● **PASSAGE PROVIDED**
● ● ●
There is emerging evidence to suggest that elastography has the potential to increase ultrasound-based prostate cancer detection.  Salomon et al (2008) noted that conventional gray scale ultrasound has a low sensitivity and specificity for prostate cancer detection.  These researchers determined sensitivity and specificity for prostate cancer detection with ultrasound-based real-time elastography in patients scheduled for radical prostatectomy (RP).  A total of 109 patients with biopsy-proven localized prostate cancer (PCa) underwent elastography before RP.  The investigator was blinded to clinical data.  A EUB-6500HV ultrasound system with a V53W 7.5 MHz end-fire transrectal probe was used pre-operatively.  Areas found to be suspicious for PCa were recorded for left and right side of the apex, mid-gland, and base.  These findings were correlated with the obtained whole-mount sections after RP.  Sensitivity and specificity for detecting PCa were 75.4 % and 76.6 %, respectively.  A total of 439 suspicious areas in elastography were recorded, and 451 cancerous areas were found in the RP specimens.  Positive predictive value, negative predictive value, and accuracy for elastography were 87.8 %, 59 %, and 76 %, respectively.  Nevertheless, there are limitations to these findings because these researchers investigated specific patients scheduled for RP with apparent PCa.  Whether elastography is practical as a diagnostic tool or can be used to target a biopsy and be at least as sensitive in tumor detection as extended biopsy schemes has yet to be determined.  The authors concluded that elastography can detect prostate cancer foci within the prostate with good accuracy and has potential to increase ultrasound-based PCa detection.  They stated that further studies are needed to validate these data and to assess if tumor detection can be increased by elastography-guided biopsies.
● ● ●
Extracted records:
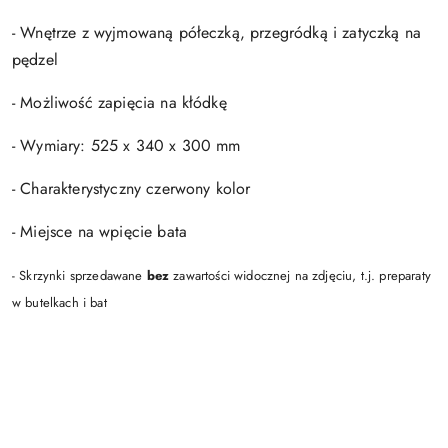
- Wnętrze z wyjmowaną półeczką, przegródką i zatyczką na
pędzel
- Możliwość zapięcia na kłódkę
- Wymiary: 525 x 340 x 300 mm
- Charakterystyczny czerwony kolor
- Miejsce na wpięcie bata
- Skrzynki sprzedawane
bez
zawartości widocznej na zdjęciu, t.j. preparaty
w butelkach i bat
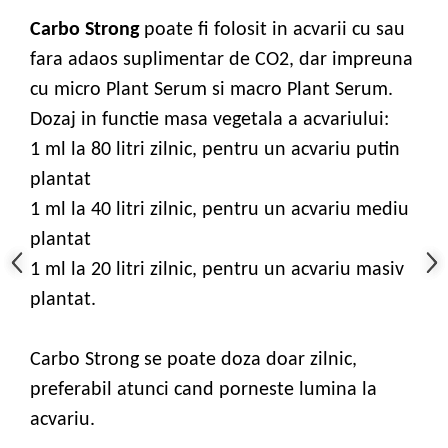
Carbo Strong
poate fi folosit in acvarii cu sau
fara adaos suplimentar de CO2, dar impreuna
cu micro Plant Serum si macro Plant Serum.
Dozaj in functie masa vegetala a acvariului:
1 ml la 80 litri zilnic, pentru un acvariu putin
plantat
1 ml la 40 litri zilnic, pentru un acvariu mediu
plantat
1 ml la 20 litri zilnic, pentru un acvariu masiv
plantat.
Carbo Strong se poate doza doar zilnic,
preferabil atunci cand porneste lumina la
acvariu.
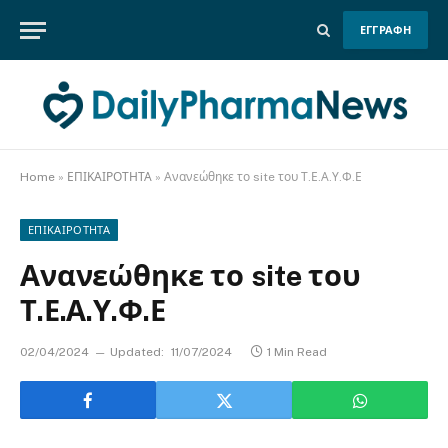
ΕΓΓΡΑΦΗ
Home
»
ΕΠΙΚΑΙΡΟΤΗΤΑ
»
Ανανεώθηκε το site του Τ.Ε.Α.Υ.Φ.Ε
ΕΠΙΚΑΙΡΟΤΗΤΑ
Ανανεώθηκε το site του
Τ.Ε.Α.Υ.Φ.Ε
02/04/2024
Updated:
11/07/2024
1 Min Read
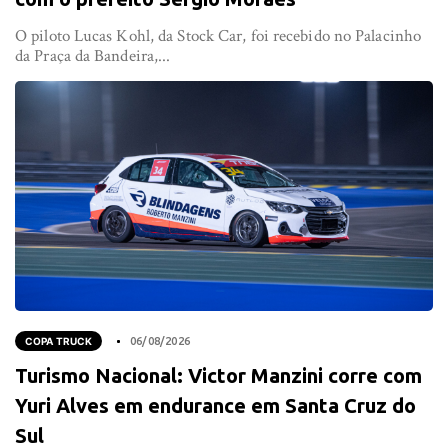
O piloto Lucas Kohl, da Stock Car, foi recebido no Palacinho
da Praça da Bandeira,...
COPA TRUCK
06/08/2026
Turismo Nacional: Victor Manzini corre com
Yuri Alves em endurance em Santa Cruz do
Sul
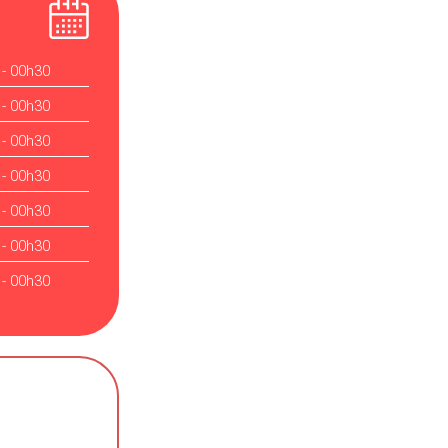
 - 00h30
 - 00h30
 - 00h30
 - 00h30
 - 00h30
 - 00h30
 - 00h30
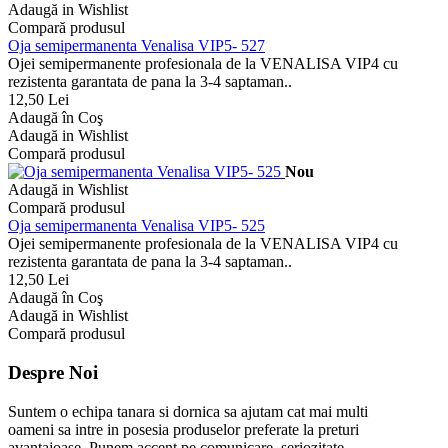
Adaugă in Wishlist
Compară produsul
Oja semipermanenta Venalisa VIP5- 527
Ojei semipermanente profesionala de la VENALISA VIP4 cu
rezistenta garantata de pana la 3-4 saptaman..
12,50 Lei
Adaugă în Coş
Adaugă in Wishlist
Compară produsul
Nou
Adaugă in Wishlist
Compară produsul
Oja semipermanenta Venalisa VIP5- 525
Ojei semipermanente profesionala de la VENALISA VIP4 cu
rezistenta garantata de pana la 3-4 saptaman..
12,50 Lei
Adaugă în Coş
Adaugă in Wishlist
Compară produsul
Despre Noi
Suntem o echipa tanara si dornica sa ajutam cat mai multi
oameni sa intre in posesia produselor preferate la preturi
avantajoase. Punem accent pe comunicare, seriozitate,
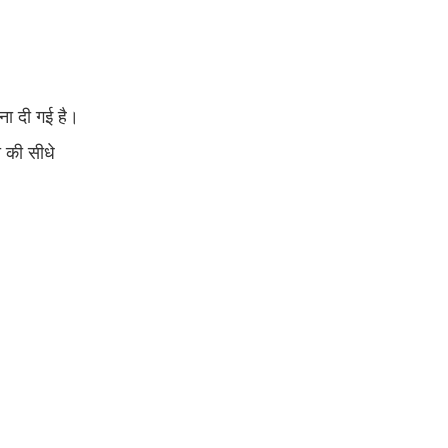
ना दी गई है।
 की सीधे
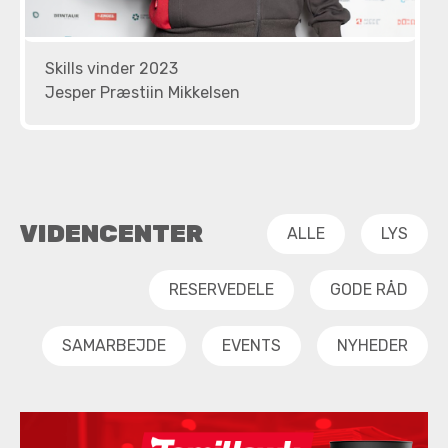
Skills vinder 2023
Jesper Præstiin Mikkelsen
VIDENCENTER
ALLE
LYS
RESERVEDELE
GODE RÅD
SAMARBEJDE
EVENTS
NYHEDER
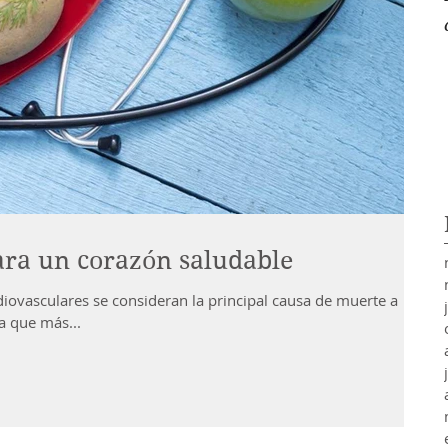
ra un corazón saludable
iovasculares se consideran la principal causa de muerte a
a que más...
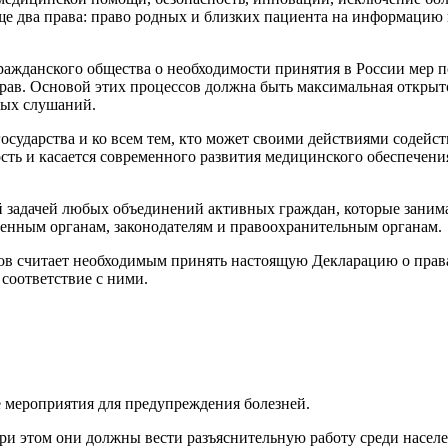
ще два права: право родных и близких пациента на информацию 
ажданского общества о необходимости принятия в России мер 
ав. Основой этих процессов должна быть максимальная открыто
ных слушаний.
осударства и ко всем тем, кто может своими действиями содейст
ь и касается современного развития медицинского обеспечения,
 задачей любых объединений активных граждан, которые занима
венным органам, законодателям и правоохранительным органам.
ов считает необходимым принять настоящую Декларацию о прав
 соответствие с ними.
 мероприятия для предупреждения болезней.
при этом они должны вести разъяснительную работу среди насел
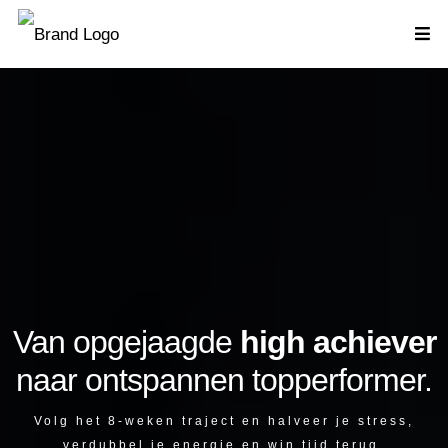
Van opgejaagde
high achiever
naar ontspannen topperformer.
Volg het 8-weken traject en halveer je stress,
verdubbel je energie en win tijd terug.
● ● ●
● **WHAT TO DO**
1. Answer these questions using the elastography passage:
(a) What transrectal probe was used pre-operatively?
(b) How many patients with biopsy-proven localized prostate cancer underwent elastography before RP?
(c) What negative predictive value was reported for elastography?
2. Continue the elastography passage, starting after its last sentence.

● **ANSWERS IN ORDER**
1.
(a) A V53W 7.5 MHz end-fire transrectal probe.
(b) 109 patients.
(c) 59 %.

2.
However, there is other evidence to suggest that elastography does not improve cancer detection rates.  Eggert and colleagues (2008) found that elastography-guided prostate biopsies did not improve cancer detection in men with suspected prostate cancer.  A total of 351 prospectively randomized patients underwent prostate biopsies for the first time.  The indication for biopsy was abnormal DRE in 25 % or suspicious PSA elevation in 75 %.  In the elastography group (n = 189) and the control group (n = 162), these researchers assessed PSA, DRE, and B-mode TRUS.  Both groups underwent classic TRUS-guided 10-core biopsy.   Patients in the elastography group underwent additional elastographic examination prior to biopsy using a Voluson 730 ultrasound system.  According to the ultrasound or elastographic findings for each biopsy location, the researcher tried to predict whether cancer was present.  This prediction was correlated with histopathological findings.  The statistical power of this study was sufficient to detect a 15 % difference in detection rate.  The study groups did not differ in PSA, clinical stages, or prostate volume (p < 0.05).  The overall cancer detection rate was 39 % (137/351): 40.2 % (76/189) in the elastography group and 37.7 % (61/189) in the control group, respectively.  The difference in detection rate in clinical stages T2 and T3 between the elastography and the control groups was not statistically significant (p < 0.05).  Within the T1c subgroup, elastography showed a slightly higher detection rate of 55.6 % versus 50 % without reaching statistical significance (p > 0.05).  Histopathological findings were adequately predicted by elastography in only 44.5 %.  The authors concluded that elastography did not improve the cancer detection rate in this cohort of patients.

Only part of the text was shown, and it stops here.